Gefangen in traditionellen Rollenmustern

von Johanna Possinger


Die viel beschriebenen »aktiven Väter« sind bislang nur einsame Vorreiter. Zwar wünschen sich viele Männer mehr Zeit mit der Familie, in der Realität bleiben sie aber meist der alten Ernährer-Rolle verhaftet. Warum ihnen der Wandel so schwer fällt.

Seit der Einführung des Elterngelds im Jahr 2007 ist sowohl in der Wissenschaft als auch in der Politik viel von »aktiven Vätern« die Rede. Was genau darunter zu verstehen ist, variiert dabei stark. In manchen Studien bezeichnen sich Männer selbst aufgrund ihrer Einstellung als »aktiven Vater« (Jentsch u.a. 2016). In anderen Untersuchungen gelten jene Männer als »aktiv«, die überdurchschnittlich viel Zeit in die Betreuung und Erziehung ihrer Kinder investieren (Li u.a. 2015). Häufig bezieht sich der Begriff auf die Nutzung der Partnermonate des Elterngelds. Das Elterngeld erweist sich als Erfolgsgeschichte, was die Beteiligung von Vätern anbelangt: Ein Drittel der Väter nehmen inzwischen Elternzeit in Anspruch (Statistisches Bundesamt 2015).
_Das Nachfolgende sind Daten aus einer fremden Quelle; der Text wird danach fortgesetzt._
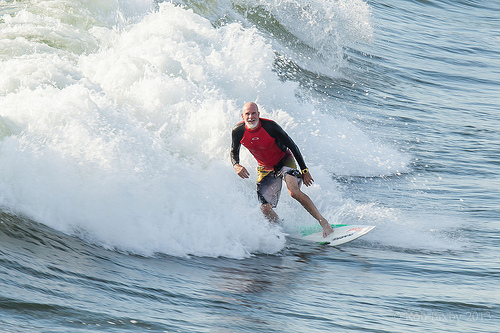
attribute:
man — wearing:
[223, 85, 351, 264]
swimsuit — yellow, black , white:
[251, 162, 304, 217]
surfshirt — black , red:
[231, 127, 314, 182]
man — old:
[229, 100, 332, 236]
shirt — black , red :
[230, 116, 306, 171]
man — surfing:
[230, 97, 295, 170]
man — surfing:
[227, 101, 337, 255]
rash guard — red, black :
[220, 118, 309, 179]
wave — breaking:
[14, 5, 391, 251]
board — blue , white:
[289, 220, 378, 247]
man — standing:
[208, 108, 355, 255]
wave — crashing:
[2, 2, 416, 261]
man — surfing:
[232, 99, 329, 256]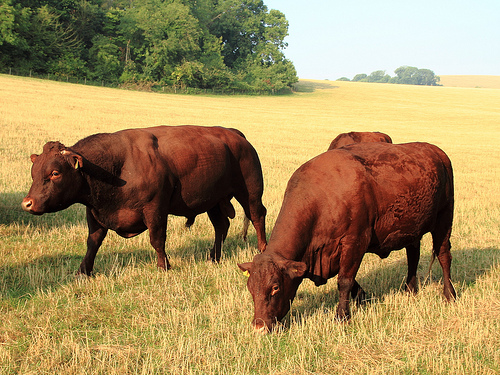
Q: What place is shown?
A: It is a field.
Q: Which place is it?
A: It is a field.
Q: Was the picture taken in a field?
A: Yes, it was taken in a field.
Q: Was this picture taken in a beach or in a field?
A: It was taken at a field.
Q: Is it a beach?
A: No, it is a field.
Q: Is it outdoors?
A: Yes, it is outdoors.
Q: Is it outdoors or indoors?
A: It is outdoors.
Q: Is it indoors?
A: No, it is outdoors.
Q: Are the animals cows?
A: Yes, all the animals are cows.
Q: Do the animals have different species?
A: No, all the animals are cows.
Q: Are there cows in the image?
A: Yes, there is a cow.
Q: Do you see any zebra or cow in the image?
A: Yes, there is a cow.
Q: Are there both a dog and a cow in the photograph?
A: No, there is a cow but no dogs.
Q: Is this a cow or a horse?
A: This is a cow.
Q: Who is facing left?
A: The cow is facing left.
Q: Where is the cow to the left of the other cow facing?
A: The cow is facing left.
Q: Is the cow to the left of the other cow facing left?
A: Yes, the cow is facing left.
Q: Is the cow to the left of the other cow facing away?
A: No, the cow is facing left.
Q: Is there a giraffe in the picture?
A: No, there are no giraffes.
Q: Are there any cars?
A: No, there are no cars.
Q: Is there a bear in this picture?
A: No, there are no bears.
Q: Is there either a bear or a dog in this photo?
A: No, there are no bears or dogs.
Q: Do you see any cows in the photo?
A: Yes, there is a cow.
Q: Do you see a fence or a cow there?
A: Yes, there is a cow.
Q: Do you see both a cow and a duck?
A: No, there is a cow but no ducks.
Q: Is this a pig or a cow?
A: This is a cow.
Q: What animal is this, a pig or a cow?
A: This is a cow.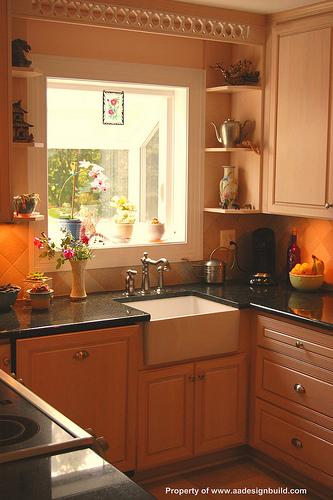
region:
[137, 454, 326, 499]
The floor is made of wood.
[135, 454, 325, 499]
The floor is brown.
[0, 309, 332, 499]
The cabinets are made of wood.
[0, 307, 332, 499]
The cabinets are brown.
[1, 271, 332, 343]
The countertop is black.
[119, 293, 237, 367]
The sink is white.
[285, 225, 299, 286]
A bottle.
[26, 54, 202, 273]
A window is in the wall.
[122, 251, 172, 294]
The faucet is gray.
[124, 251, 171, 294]
The faucet is made of metal.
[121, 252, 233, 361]
Kitchen sink with silve faucet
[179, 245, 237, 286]
A silver watering can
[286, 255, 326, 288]
A bowl of fruit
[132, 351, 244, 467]
Kitchen cabinets with knobs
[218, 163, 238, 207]
A decorative vase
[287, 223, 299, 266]
The top of a wine bottle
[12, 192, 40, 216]
A potted plant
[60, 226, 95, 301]
A vase of flowers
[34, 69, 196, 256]
A white trimmed window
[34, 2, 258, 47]
White decorative trimming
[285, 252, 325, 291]
bowl of oranges and bananas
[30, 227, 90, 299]
vase of pink flowers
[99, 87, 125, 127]
stained-glass flower window decoration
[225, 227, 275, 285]
coffee maker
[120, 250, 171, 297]
chrome kitchen sink faucet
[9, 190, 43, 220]
cactus in blue bowl on shelf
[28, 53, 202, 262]
window over kitchen sink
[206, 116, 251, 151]
silver teapot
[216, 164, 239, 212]
white vase with blue and pink accents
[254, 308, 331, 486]
set of three kitchen drawers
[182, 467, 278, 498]
a white and grey tile floor.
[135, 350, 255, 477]
brown cabinet doors.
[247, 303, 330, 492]
brown draws with gold knobs.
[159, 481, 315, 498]
a property of www.aadesignbuild.com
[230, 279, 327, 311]
a black counter top.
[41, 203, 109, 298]
a light brown vase with flowers.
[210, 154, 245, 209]
a colorful vase.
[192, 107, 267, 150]
a grey metal tea pot.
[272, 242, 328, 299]
a light green fruit bowl.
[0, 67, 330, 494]
a picture of a beautiful kitchen.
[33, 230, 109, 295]
pink flowers in a white vase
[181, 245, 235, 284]
a silver kettle on a counter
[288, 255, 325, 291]
a bowl of fruits on a counter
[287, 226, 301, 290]
a bottle of wine on a counter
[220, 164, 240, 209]
a vase on a shelf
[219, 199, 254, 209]
three figurines on a shelf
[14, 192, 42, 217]
a dying plant on a shelf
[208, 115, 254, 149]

In manchen Regionen Sachsens und Bayerns bleibt mittlerweile sogar jeder zweite Vater nach der Geburt zu Hause.

Im Forschungsprojekt des Deutschen Jugendinstituts (DJI) und der Hochschule für Angewandte Wissenschaften Landshut »Care-Praxen von Vätern in Bayern« werden derzeit deren Motive und die langfristigen Effekte der Inanspruchnahme von Elterngeld untersucht. Auch wenn die Nutzung dieser sogenannten Vätermonate allein kein Gradmesser für eine »aktive Vaterschaft« ist (Possinger 2013), ist die steigende Quote Ausdruck eines bemerkenswerten gesellschaftlichen Wandels. Rund drei Viertel der Männer favorisieren ein Leitbild »aktiver Vaterschaft«, bei dem der Vater die Erziehung nicht allein der Mutter überlässt und zum Teil auch dazu bereit ist, für seine Familie beruflich kürzer zu treten (BIB 2013).


Zwei Drittel der Eltern wollen beides: Kinder betreuen und Geld verdienen

Die partnerschaftliche Vereinbarkeit von Familie und Beruf steht Umfragen zufolge bei Eltern hoch im Kurs: 60 Prozent der Väter und Mütter mit Kindern unter drei Jahren finden es ideal, wenn sich beide Partner gleichermaßen im Familien- und im Erwerbsleben engagieren (Müller u.a. 2013). Wenn sie auf nichts Rücksicht nehmen müssten, würde knapp die Hälfte der Eltern eine Erwerbskonstellation präferieren, in der beide Partner gleich viel arbeiten (IfD Allensbach 2015). Dieser Trend ist vor allem für die Kinder eine gute Nachricht, denn die väterliche Fürsorge leistet einen wichtigen Beitrag zur emotionalen, motorischen und kognitiven Entwicklung der Kinder und kann sich äußerst positiv auf ihren Bildungserfolg auswirken (Lamb 2010).

Diese hohen Ansprüche an eine partnerschaftliche Vereinbarkeit von Familie und Beruf werden im Alltag jedoch nicht eingelöst. Trotz des Elterngelds leben in Deutschland die meisten Eltern nach der Geburt eines Kindes das traditionelle Familienmodell: Die Frau kümmert sich um das Kind und der Mann verdient das Geld. In den ersten drei Lebensjahren des Kinds ist mehr als die Hälfte der Mütter nicht erwerbstätig (Li u.a. 2015). Anschließend praktizieren mehr als drei Viertel der westdeutschen und über die Hälfte der ostdeutschen Eltern während der Kindergarten- und Grundschulzeit ihrer Kinder ein Ernährer-Zuverdiener-Modell (IfD Allensbach 2015).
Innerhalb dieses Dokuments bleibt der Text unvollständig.